The tournament has featured several top South Australian players, including Al Hassan Toure, Elvis Kamsoba, Thomas Deng, Hosine Bility, and Teeboy Kamara, and many clubs use the occasion to scout for new talent. Several participants have later played for the national teams of Australia (the Socceroos) and/or their African countries of birth, and the tournament has contributed to South Australia's success in developing the skills of prominent African-Australian players, such as Nestory Irankunda and Kusini Yengi.

The tournament includes players based in South Australia as well as Victoria, some of whom play in the Victorian Premier League.

==African Communities Council of South Australia==
The African Communities Council of South Australia (ACCSA) is a non-profit organisation run by volunteers that represents over 35 ethnic African communities in South Australia, based in Adelaide. It aims to promote and preserve African culture, and to connect and serve the African diaspora in the state.

==Past competitions==
In 2013, South Sudan won the tournament. Their team, Sierra Stars, played in Division 4 of the SA Amateur League for the first time in that year, and were the only African team in the league. Many of the players are students, and team members have to finance their uniforms and other expenses relating to playing in the team.

From 2016, the RAA became the main sponsor for the event, making it the RAA African Nations Cup.

In 2017, Liberia won the tournament, beating DR Congo 3–0 in the Grand Final.

The 2018 event was the largest edition thus far, and was hosted by the Football Federation South Australia in partnership with the Office for Recreation and Sport and ACCSA. Held at the VALO Football Centre at The Parks in the suburb of Angle Park, over 600 players participated across 20 men's teams and 4 women's teams. It was held over the long weekend, 28 September – 1 October 2018, with the Grand Final late on Monday Afternoon.

The event was cancelled in 2020 owing to the COVID-19 pandemic.
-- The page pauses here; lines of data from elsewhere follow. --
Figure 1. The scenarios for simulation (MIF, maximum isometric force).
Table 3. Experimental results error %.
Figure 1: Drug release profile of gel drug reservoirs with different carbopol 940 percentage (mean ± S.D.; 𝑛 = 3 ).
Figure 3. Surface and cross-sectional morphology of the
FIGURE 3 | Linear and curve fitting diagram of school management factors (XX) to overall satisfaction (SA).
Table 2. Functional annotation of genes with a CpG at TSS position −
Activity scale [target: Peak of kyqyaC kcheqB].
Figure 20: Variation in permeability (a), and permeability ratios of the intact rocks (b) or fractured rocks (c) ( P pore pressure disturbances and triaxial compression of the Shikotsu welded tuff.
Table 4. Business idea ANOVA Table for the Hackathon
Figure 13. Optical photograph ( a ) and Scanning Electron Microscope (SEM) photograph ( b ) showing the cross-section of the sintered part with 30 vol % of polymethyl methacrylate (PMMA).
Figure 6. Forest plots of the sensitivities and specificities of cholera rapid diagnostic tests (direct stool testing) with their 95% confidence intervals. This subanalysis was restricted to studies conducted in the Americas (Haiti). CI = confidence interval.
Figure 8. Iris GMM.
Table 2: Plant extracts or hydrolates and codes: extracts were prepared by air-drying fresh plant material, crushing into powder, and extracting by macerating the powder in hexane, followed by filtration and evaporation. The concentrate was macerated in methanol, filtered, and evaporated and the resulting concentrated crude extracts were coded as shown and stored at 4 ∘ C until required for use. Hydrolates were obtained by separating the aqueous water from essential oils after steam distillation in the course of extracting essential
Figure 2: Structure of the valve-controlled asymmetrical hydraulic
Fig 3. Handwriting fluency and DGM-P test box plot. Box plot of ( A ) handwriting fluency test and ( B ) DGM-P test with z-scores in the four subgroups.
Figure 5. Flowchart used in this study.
The 2021 edition was held in November 2021 with more teams and players than previous events; 29 teams and more than 600 players. There was an opening and closing ceremony for the first time at this edition of the tournament. There were four groups in the men's competition, while the women's tournament had five teams: Liberia, South Sudan, Guinea, Burundi and "The Horn of Africa", a combined side comprising women from Ethiopia, Somalia, and Eritrea.

As of 2021, Liberia was the most successful country in the tournament, with five wins, while Sierra Leone and Sudan had both won more than once. In that year, Sierra Leone won the tournament.

In 2022, the RAA African Nations Cup was held in November at ServiceFM Stadium in Gepps Cross, with some games being played during the week and the finals on Sunday 13 November. Football SA covered all female players' registration fees for the event, as part of its World Cup Legacy Plan to encourage more women to play the game.

The 2023 event was also held at the ServiceFM Stadium, with the finals on Sunday 19 November. Somalia won the men's tournament and Liberia were the women's champions. Burundi and Morocco were the runners-up, respectively.